— Почему? — интересуюсь.

— Потому что ни один человек не заслуживает того, что вы пережили.

Ей снова удалось поразить. Сердце обрывается, падает в желудок и гулко бьётся там, внизу. Кончики пальцев немеют, на языке оседает горечь.

— Не стоит меня жалеть, — говорю сухо. — Спасибо за завтрак.

Ухожу, не обернувшись, но чувствую пронзительный взгляд, сверлящий спину аккурат промеж лопаток.

Чужая жалость чужда. И сочувствие Полины — последнее, что хочется ощущать на себе. Предательство Светы накануне свадьбы разорвало сердце в клочья, а потом смерть родителей… Знаю, должен был остаться с братом, но как, когда из-за каждого поворота смотрит прошлое? Я не жалел о том, что ушёл, тогда меньше всего думал о Марке. Хотелось заглушить боль — получилось. Внутри вообще не осталось чувств, жил по инерции столько лет.
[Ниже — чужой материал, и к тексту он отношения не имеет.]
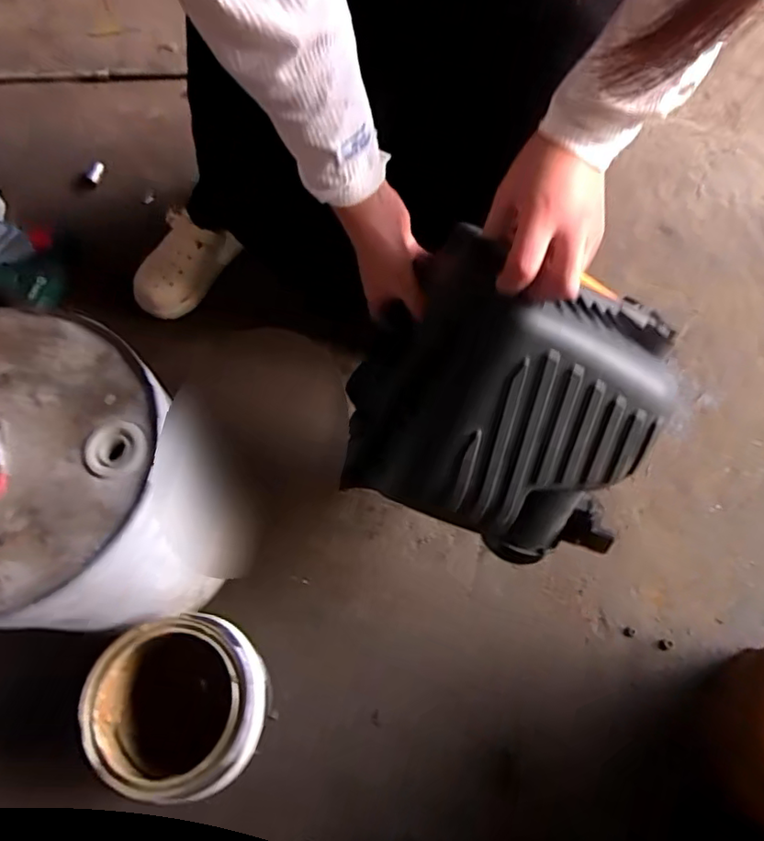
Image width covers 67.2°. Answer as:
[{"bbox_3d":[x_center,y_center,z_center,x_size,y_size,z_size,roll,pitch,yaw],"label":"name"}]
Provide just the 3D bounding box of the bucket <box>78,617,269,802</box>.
[{"bbox_3d":[-0.206,0.300,0.626,0.175,0.155,0.157,-10,66,-4],"label":"bucket"}]

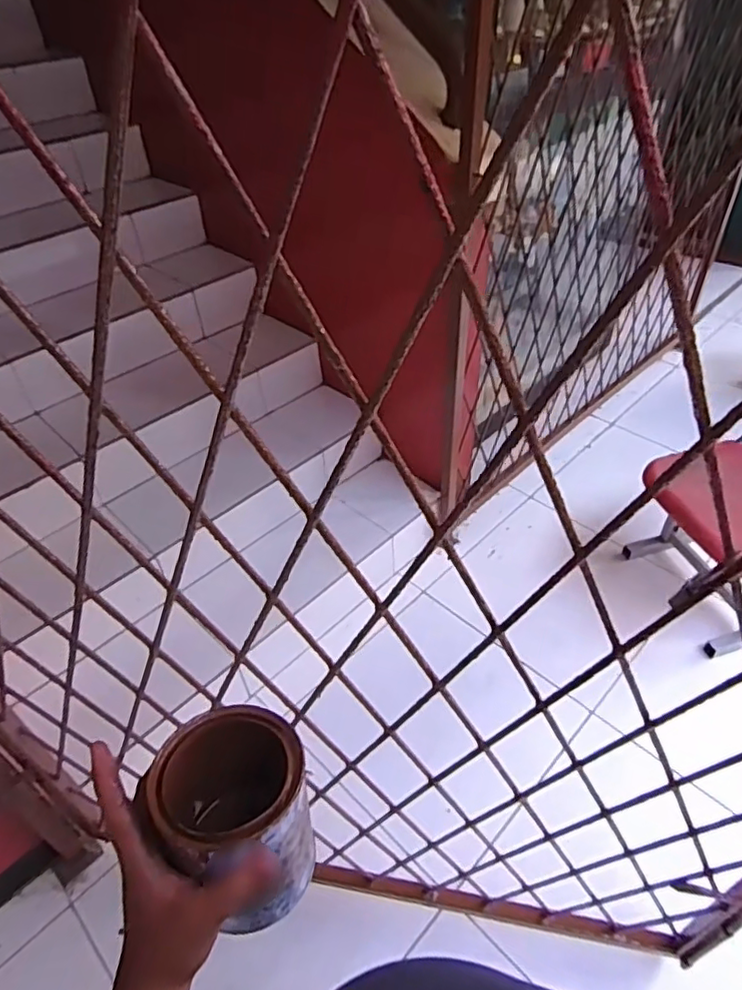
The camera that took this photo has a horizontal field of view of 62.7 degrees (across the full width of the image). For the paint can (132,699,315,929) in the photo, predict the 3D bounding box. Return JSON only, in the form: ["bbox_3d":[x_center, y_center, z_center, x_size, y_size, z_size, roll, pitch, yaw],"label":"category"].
[{"bbox_3d":[-0.094,0.228,0.443,0.106,0.112,0.107,-2,43,2],"label":"paint can"}]

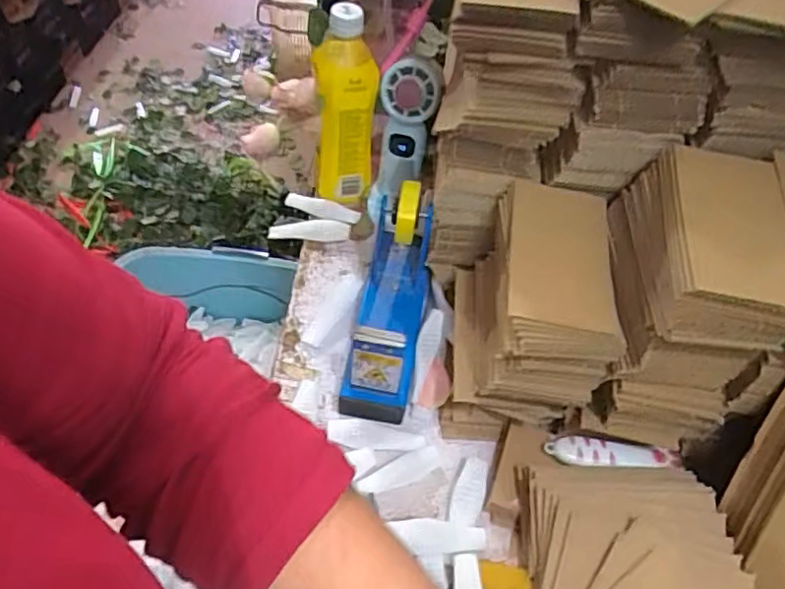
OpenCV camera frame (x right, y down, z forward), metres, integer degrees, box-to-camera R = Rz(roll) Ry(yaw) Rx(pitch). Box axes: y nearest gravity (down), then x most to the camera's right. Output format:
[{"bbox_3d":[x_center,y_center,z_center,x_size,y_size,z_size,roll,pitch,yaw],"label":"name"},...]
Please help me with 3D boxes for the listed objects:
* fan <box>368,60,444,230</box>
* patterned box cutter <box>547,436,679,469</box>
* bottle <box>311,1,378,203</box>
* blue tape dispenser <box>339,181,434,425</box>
[{"bbox_3d":[0.010,-0.154,0.683,0.063,0.216,0.032,12,53,4],"label":"fan"},{"bbox_3d":[0.188,0.136,0.533,0.111,0.008,0.025,4,53,-2],"label":"patterned box cutter"},{"bbox_3d":[-0.052,-0.190,0.671,0.061,0.237,0.074,-9,54,-12],"label":"bottle"},{"bbox_3d":[-0.001,-0.001,0.574,0.064,0.129,0.198,8,53,2],"label":"blue tape dispenser"}]

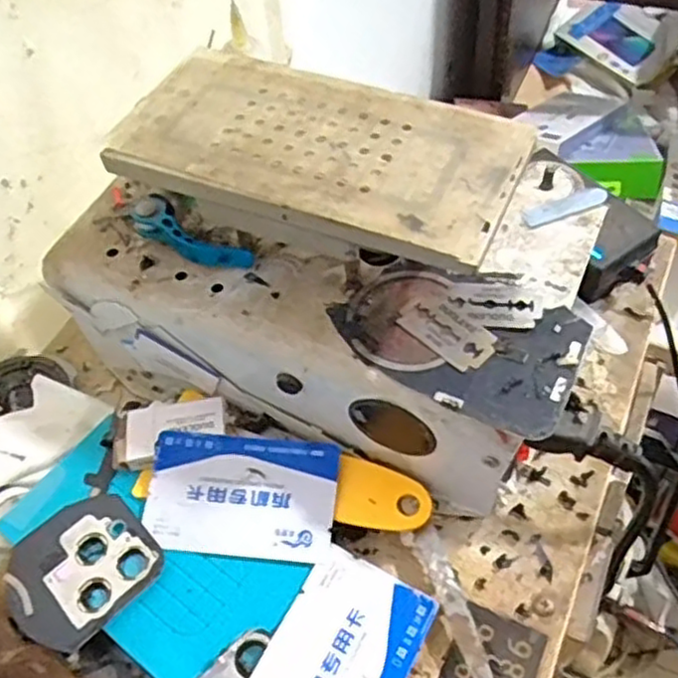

Выхожу из дома, когда солнце уже не так сильно палит. Пока лучше не пересекаться с Полиной, поэтому обхожу веранду стороной и углубляюсь в сад. Зарос он, конечно, здорово. Почему Марк ничего не делал? А ведь мама так любила здесь копаться… Прикинув, что нужно сделать с садом в ближайшее время, выхожу на задний двор.

Моргаю, не веря глазам, щурюсь и на деревянных ногах делаю несколько шагов вперёд. На верёвках сушится бельё. Женское. Полинино. Ряды простеньких трикотажных трусов с милым кружевом идеально ей подходят. Но несколько откровенных кружевных комплектов внезапно смущают, выбрасывают в прошлую ночь и несдержанные женские стоны. Мотаю головой, прогоняя дрожь, промчавшуюся по телу. От неё сердце гулко стучит о рёбра. Совершенно неподобающе.

Взгляд скользит по верёвке, и самообладание моментально возвращается при виде ярко-розовых трусов с силуэтами танцующих свинок. В этот момент Полина выходит из дома с новой порцией белья в тёмно-синем тазу и, заметив, останавливается. Склоняет голову набок, насмешливо спрашивает:

— Вы ведь не фетишист?

— С чего вы взяли? — вдруг становится легко и весело. Препираться с ней гораздо проще, чем говорить на сложные темы. Заинтересованно смотрю на свинок и приподнимаю уголок рта: — У вас интересный вкус.

— Хотела бы я посмотреть на ваш, — бурчит она, покрываясь милым румянцем. Сдёргивает успевшие высохнуть трусы и суёт их в карман. Смотрит слишком нахально на красивый кружевной комплект: — А что вы скажете на этот?

— Определённо, он более привлекателен, — честно отвечаю, чувствуя, как краснеют кончики ушей. Представить Полину в комплекте ярко-зелёного кружева в сочетании с шёлком оказывается слишком просто. Подозрительно просто. На ком-то другом он смотрелся бы нелепо. Но ей бы явно подошёл. В чём она была вчера, с Марком?

Мысленно отвесив себе пощёчину, пожимаю плечами огибаю Полину, вижу в тазу трусы Марка. Походя замечаю:

— Наши вкусы с братом мало отличаются.

8. Глава 8

Алина

Едва слышно фыркаю. Провожаю его взглядом и начинаю развешивать оставшееся бельё. Надеялась, что не увижу до вечера, когда вернётся Марк. Не думала, что он решит заглянуть на задний двор. Злобно кошусь на трусы, торчащие из кармана. Маринка подарила их на день рождения с хитрым смешком. Надеваю их лишь в дни, когда нужно носить прокладку и можно не переживать, что она съедет, потому что трусы вопьются в ненужные места. Почему Тимур увидел именно их и почему именно на них обратил внимание?! Лучше бы молчал!

Утренний разговор осел неприятным каменистым осадком. Чувствую, что сказала что-то не то, или задела нечто слишком личное для малознакомого человека, которым являюсь. Я растерялась. Тимур, казавшийся незыблемой гранитной глыбой с первой встречи, вдруг треснул, и разлом, прошедший через его лицо, оказался тем, к чему я не была готова. Страшно смотреть, как рушатся огромные скалы: видеть чужую слабость стыдно.